Under the Freedom of Information Act, all government departments and agencies covered by the legislation must provide a way for the public to access documents which any party has requested under the legislation. This means that if individuals make FoI requests of government organisations, that that information will eventually reach the public domain and be accessible to all.
Almost all Federal Government organisations — including some government business enterprises such as NBN Co — interpret the act to mean that they must publish documents released under the FoI act in a disclosure log on their website. The Attorney-General’s Department, which contains FoI oversight as part of its portfolio, has historically done this.
However, the department recently removed PDF documents relating to FoI requests from its website, forcing those seeking access to the documents to email or otherwise communicate with it directly. This has substantially reduced access to a number of sensitive documents.
The issue of FoI with respect to the Attorney-General’s Department is particularly pertinent for technologists because the issues the department is working on — with respect to copyright reform, Internet piracy, data retention and telecommunications surveillance — are key issues of interest for Australia’s technology sector. The department often publishes important FoI documents relating to these issues.
Because of these reasons, Delimiter has today published a mirror of PDF documents published by the Department under Freedom of Information laws. The mirror is live today and you can view it here.
The mirror will not seek to replicate all of the documents which the Department releases under FoI laws, but will publish those documents which are relevant in some way to the Australian technology industry and technical readers.

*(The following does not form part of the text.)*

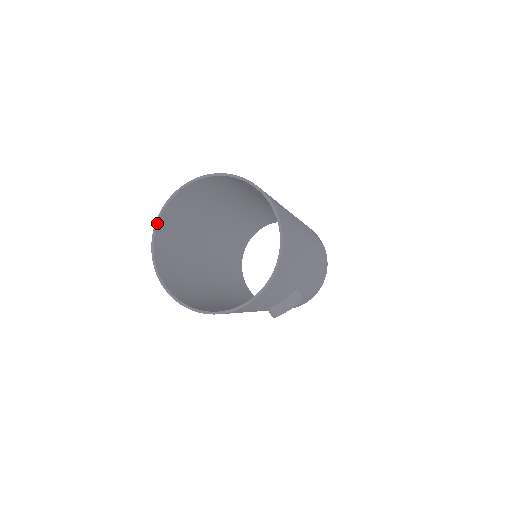
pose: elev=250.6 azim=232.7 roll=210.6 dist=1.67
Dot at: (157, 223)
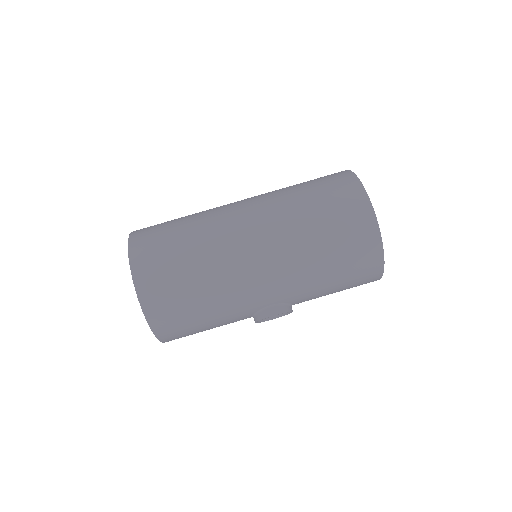
Dot at: occluded
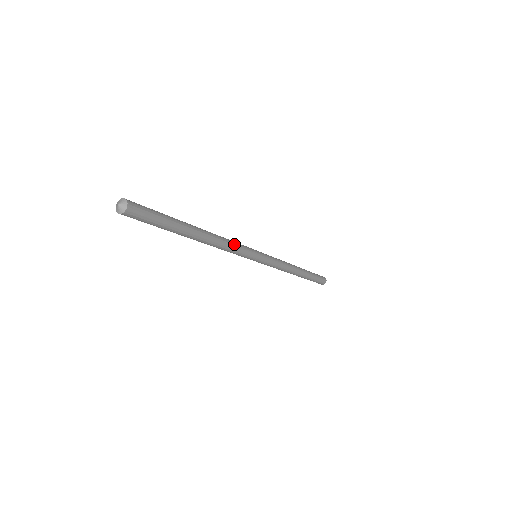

Initially, the mirror has published almost all documents of this nature which the Department has released in 2013, although we are still seeking copies of some documents from the Department. This year the Department has published important FoI documents relating to issues such as the classification of video games, surveillance programs such as PRISM, data retention and surveillance, hacking and Internet security and copyright reform associated with the Trans-Pacific Partnership Agreement.
Already, the mirror hosts documents not available via the Department’s website, in the areas of data retention and the PRISM program operated by the US National Security Agency.
Delimiter believes the publication of these documents is important due to the aims of the FoI legislation. The site of the Australian Information Commissioner states with regard to why FoI legislation is important:
“The Australian Parliament first considered introducing freedom of information (FOI) legislation in the 1970s. In 1979, a Senate committee report outlined three reasons why FOI is important: FOI allows individuals to see what information government holds about them, and to seek correction of that information if they consider it wrong or misleading. FOI enhances the transparency of policy making, administrative decision making and government service delivery. A community that is better informed can participate more effectively in the nation’s democratic processes.”
“These reasons are still valid today. More recently, a fourth reason for FOI has emerged — there is greater recognition that information gathered by government at public expense is a national resource and should be available more widely to the public. This idea was explicitly recognised through the reforms to the FOI Act in 2010 and the creation of the information policy function of the Office of the Australian Information Commissioner (OAIC).”
As a website published by a private corporation, Delimiter is not subject to the accessibility guidelines which the Attorney-General’s Department has cited as a reason for not publishing these documents itself.
Delimiter is currently also investigating publishing a register of documents related to the National Broadband Network.